DSPRelated.com
Forums

Help with ideas for alternatives to the Fourier transform

Started by inhahe June 1, 2009
Hi, I am looking for an alternative solution to FFT to get a real-time
spectral analysis of a signal. If I understand it correctly, there are some
problems incurred by using FFT because it can only be done on blocks of data
at a time.

1) if I wanted to analyze at least down to 20hz, my block sizes would have
to be at least 1/20 seconds long, which means there would be a
50-millisecond+ delay between the input signal and the frequency data
output, which is way beyond acceptable response time for a delay being
imperceptible by humans. I cannot just buffer the audio output to sync it
up with the FFT output because I'll also want to do this to real-time audio
input from a mic, midi, etc.

2) at that rate, frequency data would only be updated 20 times a second,
which means that the higher-resolution frequencies get much coarser
time-granularity than could be possible. For example, at 22050 hz, I could
theoretically get an amplitude 22050 times a second, but instead I must
settle for 20 times a second. And if I increase the time-granularity then I
raise the minimum frequency I can analyze.

3) If I were to do a manipulation the signal in the frequency domain and
then convert back to the time domain, and I have to do that in blocks, I'm
not sure but it seems likely that would create pops in between each block of
converted sound that would then have to be eliminated?

So I have some ideas for doing a more real-time frequency analysis, but I
don't know the maths needed to work these out.

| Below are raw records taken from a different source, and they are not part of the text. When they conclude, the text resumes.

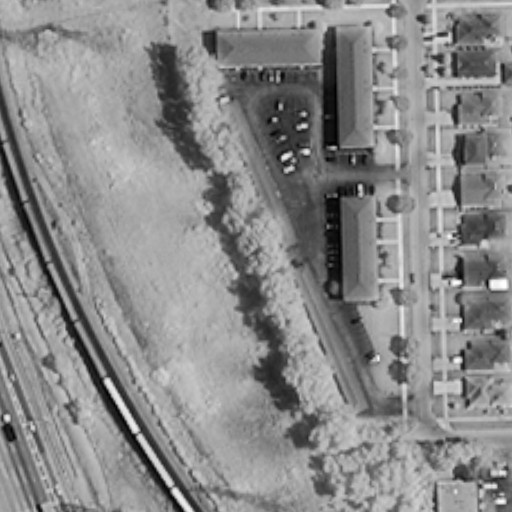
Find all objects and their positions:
building: (475, 26)
power tower: (106, 40)
power tower: (48, 43)
building: (266, 47)
building: (473, 62)
building: (506, 71)
building: (352, 86)
building: (476, 106)
building: (479, 146)
road: (266, 150)
road: (365, 170)
building: (259, 178)
building: (478, 187)
road: (416, 219)
building: (480, 226)
building: (356, 247)
building: (482, 269)
building: (484, 310)
railway: (80, 316)
railway: (77, 330)
building: (326, 336)
building: (484, 353)
building: (486, 391)
road: (466, 437)
road: (29, 442)
road: (510, 474)
road: (9, 485)
building: (455, 496)
power tower: (285, 504)
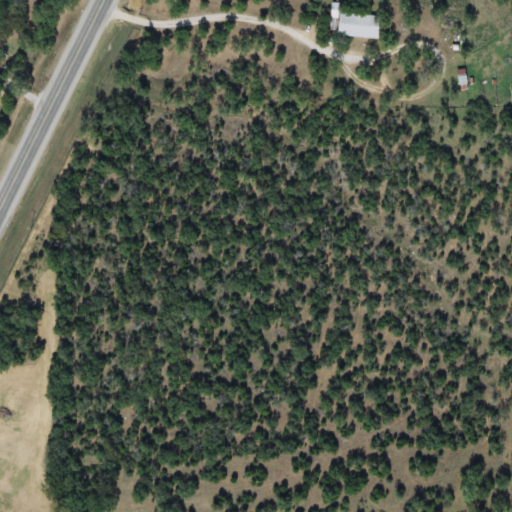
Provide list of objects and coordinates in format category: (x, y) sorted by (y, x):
building: (15, 4)
building: (16, 4)
road: (225, 15)
building: (352, 22)
building: (353, 23)
road: (51, 103)
railway: (76, 146)
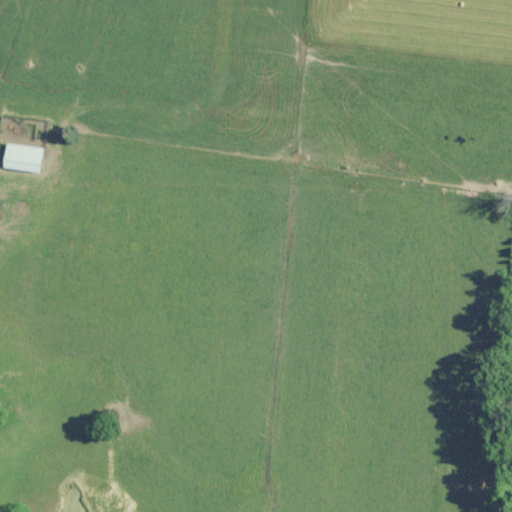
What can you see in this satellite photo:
building: (28, 156)
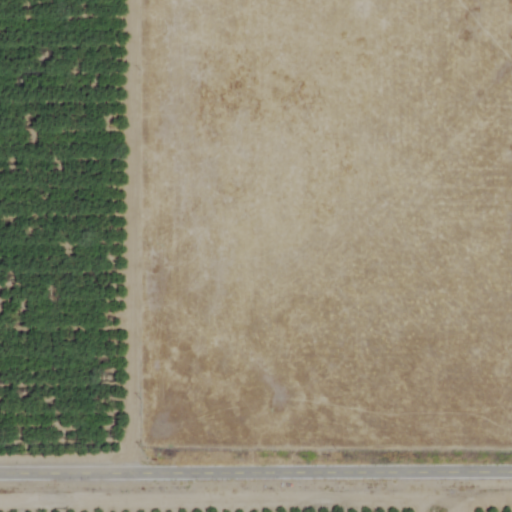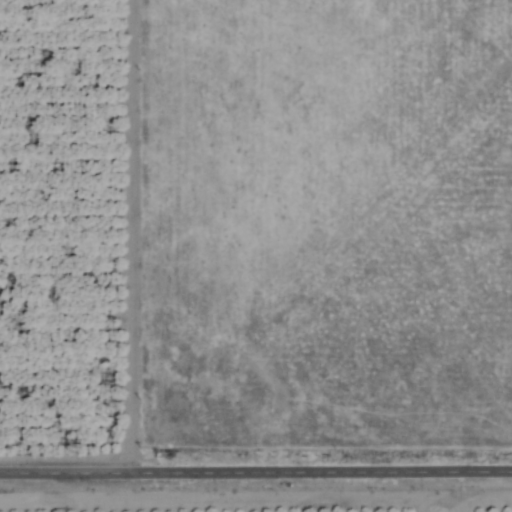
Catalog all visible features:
crop: (256, 256)
road: (256, 476)
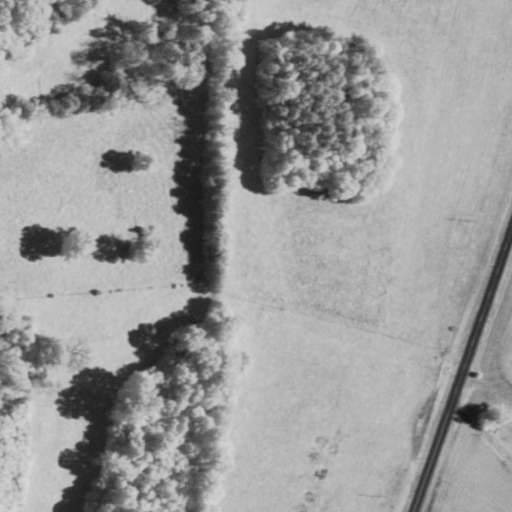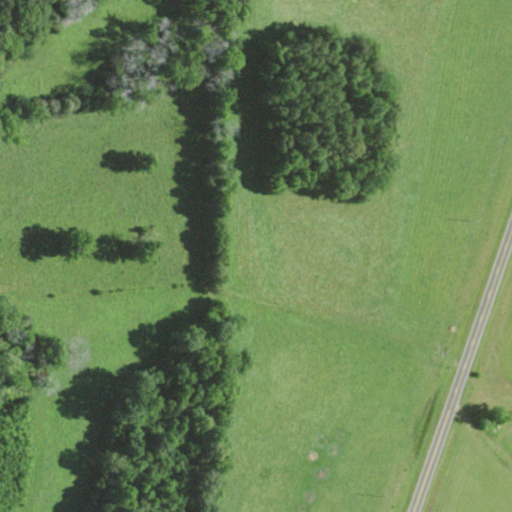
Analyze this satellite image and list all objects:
road: (463, 369)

One idea is to do a physical simulation on an array of somewhere between 20
and 22030 oscillators each at a different frequency. For each input
sample, I treat that as a push on each oscillator of a force equal to the
sample's value. According to http://en.wikipedia.org/wiki/Damping the
damping equation is mx''+cx'+kx=0, so I guess I would be adding the sample
value to x' (since the first derivative is speed, and the speed would
increase/decrease in proportion to the force applied, and this would be done
in inverse proportion to m of course) and then solving for the x and x' to
be used in the next cycle, etc. That's the next x and x' after 1/y seconds
where y is my sampling frequency. The problem here is I don't know calculus
and I can't solve for that. Also, I'd need to be able to derive my
amplitude based on x and x' for each cycle so that I can get anything useful
out of it.

Also I don't know how I need to set my damping coefficient, spring constant,
and mass to properly emulate the oscillator's frequency, the input range,
the sampling frequency, and the oscillator's range of sensitivity so that it
doesn't overlap or underlap its neighboring frequencies. I figure too much
damping and it won't retain enough vibration from one sample to the next,
too little damping and given the wrong input the amplitude could keep
increasing indefinitely, and maybe it would be too slow to respond to
changing input also.

Also I worry about how slow it would be to respond to a change in phase of
the same frequency, or I don't even know if if an ideal oscillator can
accomodate a changing phase at all, and if not, what adjustments have to be
made to allow for that.
My other idea is to perform convolution on the input signal and a single
wave (or half-wave?) for each frequency I'm trying to get the amplitude of,
because I've read that convolving a signal with something else determines
how well the signal matches that something else. So to get an amplitude at
1000 hz, if my sampling frequency is 44100 hz, I'd continually convolve the
last 44.1 samples with a 44.1-sample sine wave that does one cycle.

That's a lot of work, though. That's ~44 calculations just for one sample,
and that's only to extract one single frequency. And at 20 hz that would
require 2205 calculations per sample. So I was thinking, can I reduce the
number of calculations needed, by down-sampling the audio input and the sine
wave before convolving? But then the question is, exactly how much can I
down-sample without losing essential information for any given frequency?
(I'm assuming this would depend on the frequency I'm convolving by). What's
the formula for this?

Another question, which applies to both of those two methods, is exactly how
many frequency bands I would need to extract in order to do manipulation on
the frequency domain, convert back to the time domain, and not lose any
sound quality. A fourier transform, in contrast, would give me 2205 bands
for a 44100-hz input doing a minimum frequency of 20 hz (therefore
2205-sample blocks), but A) in that case you're only updating, e.g., your
22050-hz band 20 times a second, as opposed to something much more
instantaneous as in my above methods, and B) I think I've read that mp3
compression reduces everything to a mere 20 bands, and it works fine. How
do I know how many bands I need to emulate? Do I convolve by a full wave or
a half wave? And for some of the above formulae, is it too idealistic to
expect that total bytes of spectrum data output should equal total bytes of
audio input when everything is done The Right Way?

I hope my text is coherent.. I'm a novice at this DSP stuff. If not I could
elaborate on some things.

Thanks for any help.